Humans care about what other humans do. We couldn't care less about what robots do.


The music market is likely goint to converge to the following two extreme segments: A) audiences who are mostly interested in idols and lifestyles, where music is merely a means to an end, and B) audiences which are mostly interested in the music itself (either as main act or in the background). For the A) audience, music is actually secondary and more of a supporting function. For the B) audience, the musicians or composers are secondary (i.e. mostly relevant as a source reference for getting more music). Since serivces like Suno have reached an excellent quality level for most genres, it opens rationalization potential for both groups of audiences. The production companies who focus on the A) audience can massively reduce their production costs (i.e. instead of a "ghost composer" and behind-the-scenes musicians they just use generated music); the only obstacle for them to overcome are today's copyright laws which don't protect computer generated music (which I personally still prefer to state-imposed monopolies enabled by patent or copyright law). The audience B) instead has access to an inexhaustible supply of new music that interests them, without having to wait for new releases.
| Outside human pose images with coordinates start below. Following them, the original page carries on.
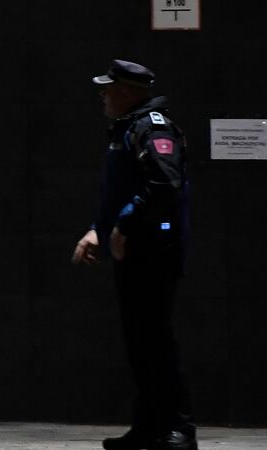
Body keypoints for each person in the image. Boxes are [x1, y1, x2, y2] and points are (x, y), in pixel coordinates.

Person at [72, 60, 197, 450]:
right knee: (141, 343)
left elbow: (164, 184)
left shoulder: (152, 127)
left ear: (128, 91)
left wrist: (123, 226)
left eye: (108, 89)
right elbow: (118, 190)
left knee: (156, 341)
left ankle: (179, 429)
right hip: (133, 252)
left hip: (154, 250)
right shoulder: (127, 129)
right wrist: (98, 229)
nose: (102, 95)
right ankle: (149, 427)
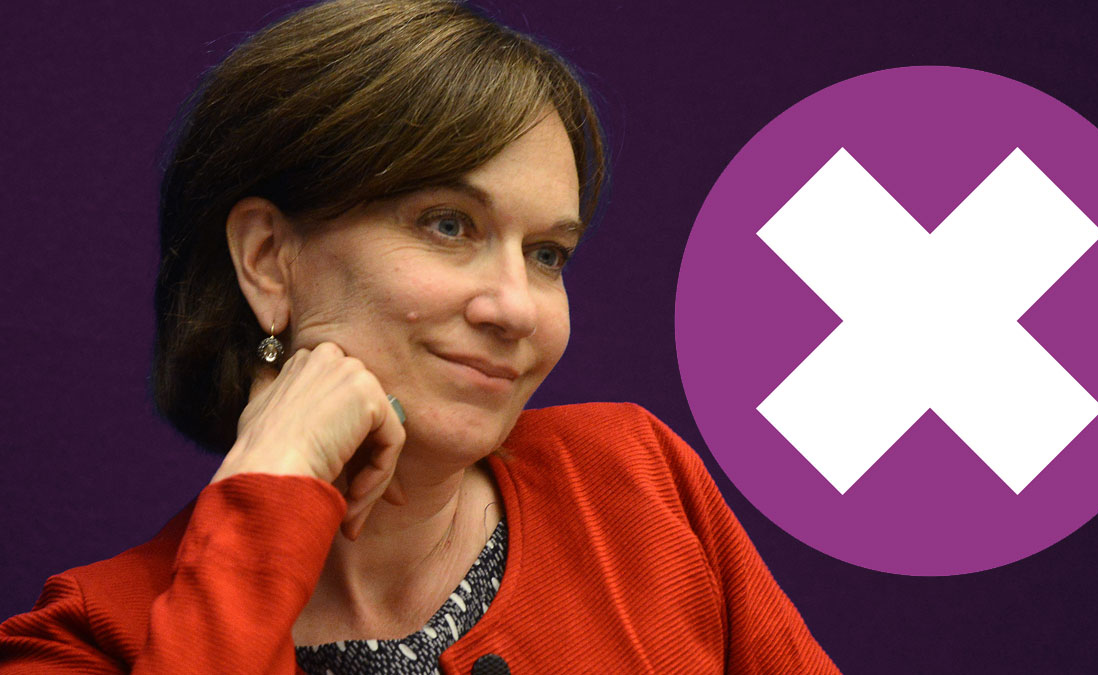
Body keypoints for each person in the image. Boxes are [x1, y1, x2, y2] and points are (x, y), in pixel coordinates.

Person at [0, 0, 841, 672]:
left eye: (547, 254)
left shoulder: (639, 487)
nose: (516, 308)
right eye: (447, 224)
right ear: (267, 259)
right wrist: (270, 497)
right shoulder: (86, 639)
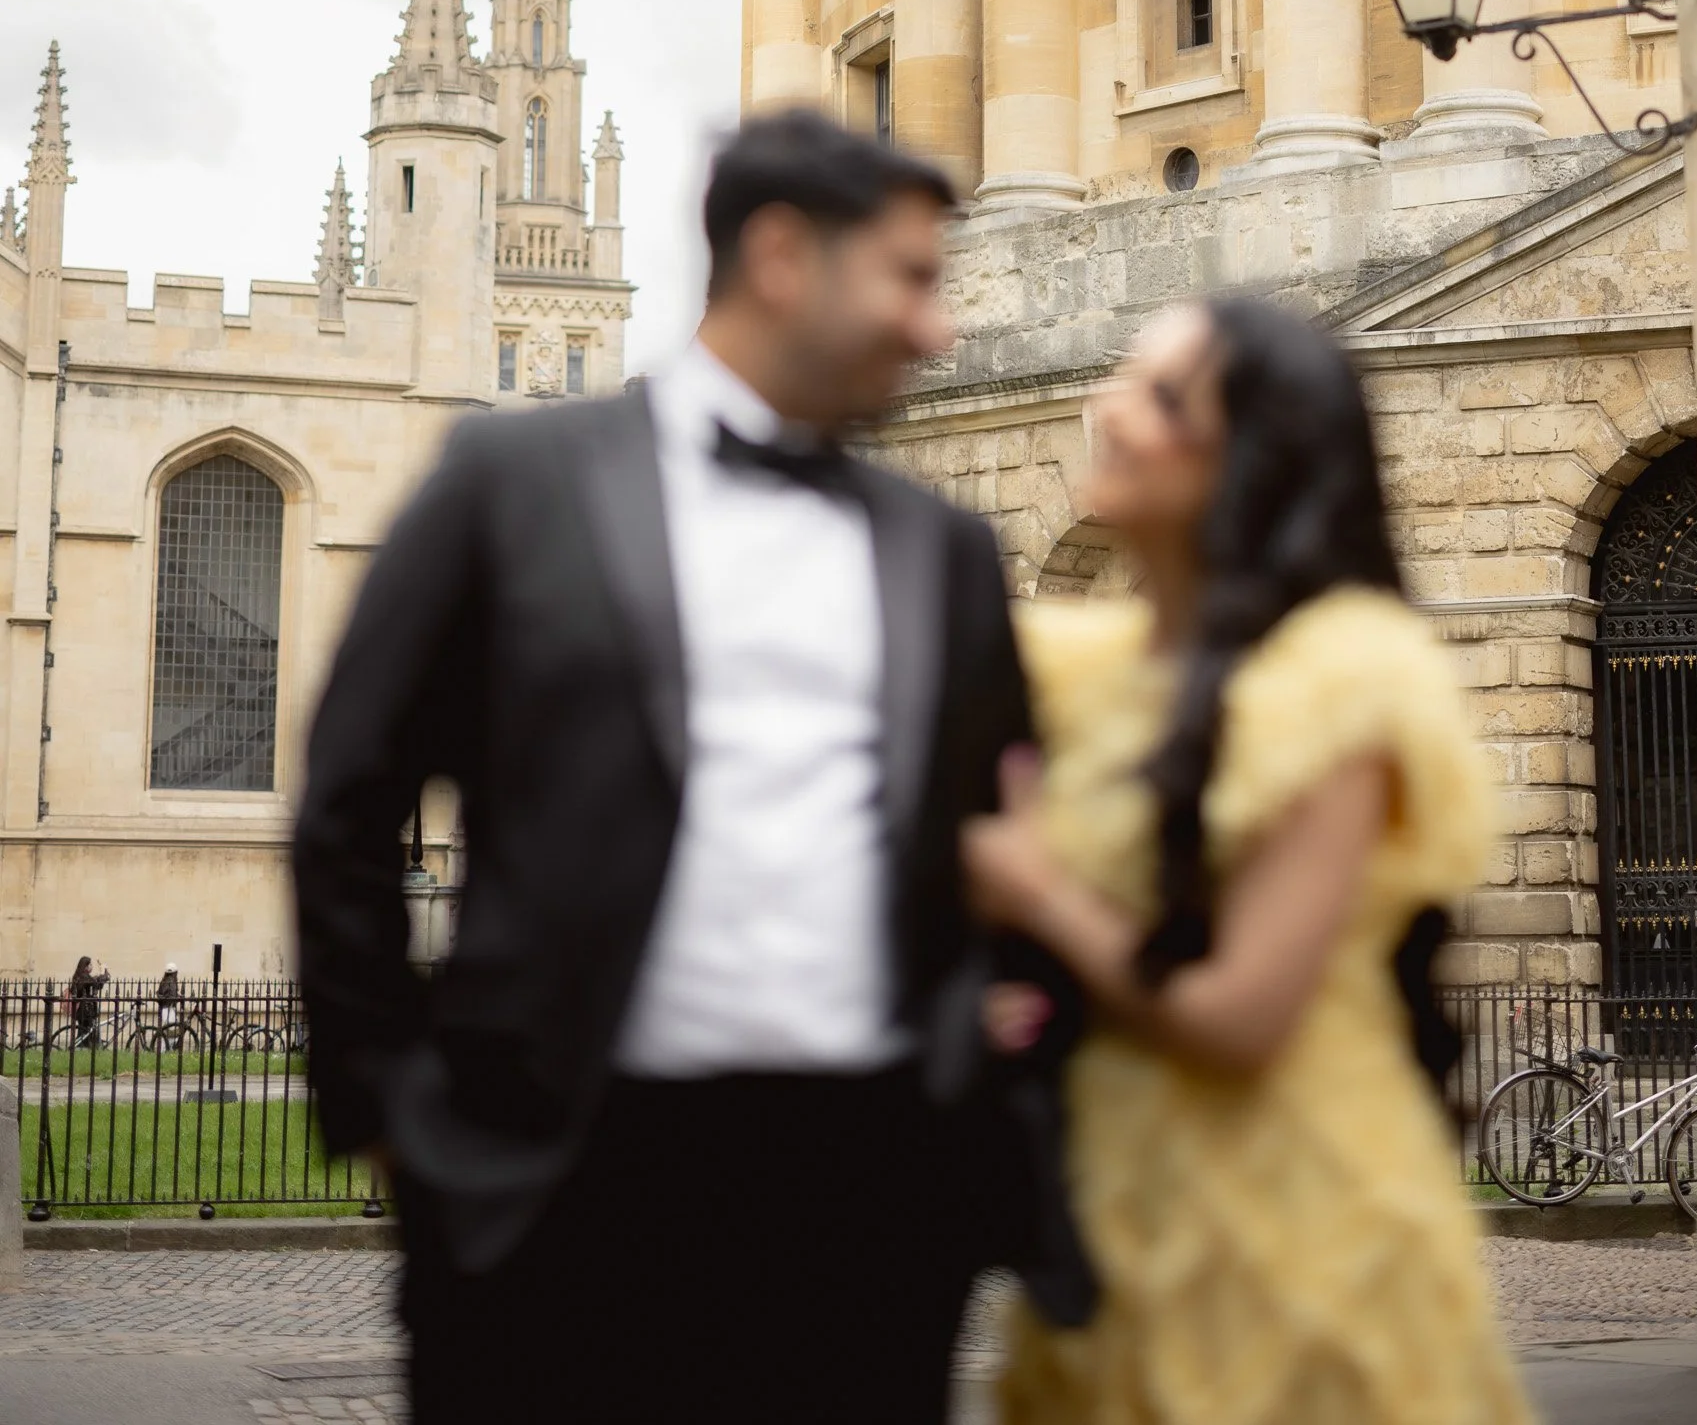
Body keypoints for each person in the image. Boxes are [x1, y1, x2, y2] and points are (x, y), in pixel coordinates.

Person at [295, 109, 1065, 1425]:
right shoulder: (510, 478)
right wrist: (395, 1114)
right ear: (780, 255)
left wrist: (984, 1069)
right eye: (912, 277)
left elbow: (1013, 818)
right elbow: (350, 795)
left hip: (871, 1195)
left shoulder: (945, 546)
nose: (938, 327)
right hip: (567, 1179)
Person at [964, 296, 1533, 1425]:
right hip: (1113, 1234)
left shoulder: (1338, 681)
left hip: (1296, 1232)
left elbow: (1240, 1013)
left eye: (1162, 396)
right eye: (1125, 375)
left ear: (1250, 458)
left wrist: (1034, 889)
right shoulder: (1078, 672)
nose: (1108, 409)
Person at [68, 955, 102, 1049]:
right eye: (90, 964)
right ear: (86, 966)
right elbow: (97, 982)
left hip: (85, 1009)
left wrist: (102, 973)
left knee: (85, 1032)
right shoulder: (84, 978)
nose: (92, 966)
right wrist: (103, 971)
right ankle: (96, 1048)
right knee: (91, 1031)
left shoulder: (81, 977)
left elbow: (97, 983)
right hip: (86, 1010)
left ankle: (79, 1047)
Whether people will still learn an instrument or become musicians is a question that is difficult to answer today. The decline of this profession actually began with the invention of recording technology and has steadily increased since then. It is now almost impossible to make a living from it, and that was already the case before Suno and co. Services such as Spotify have taken anonymization and commodification to the extreme. Nevertheless, people still learn instruments and make music. It may well be that the creative possibilities offered by services such as Suno will even inspire people to make more music again.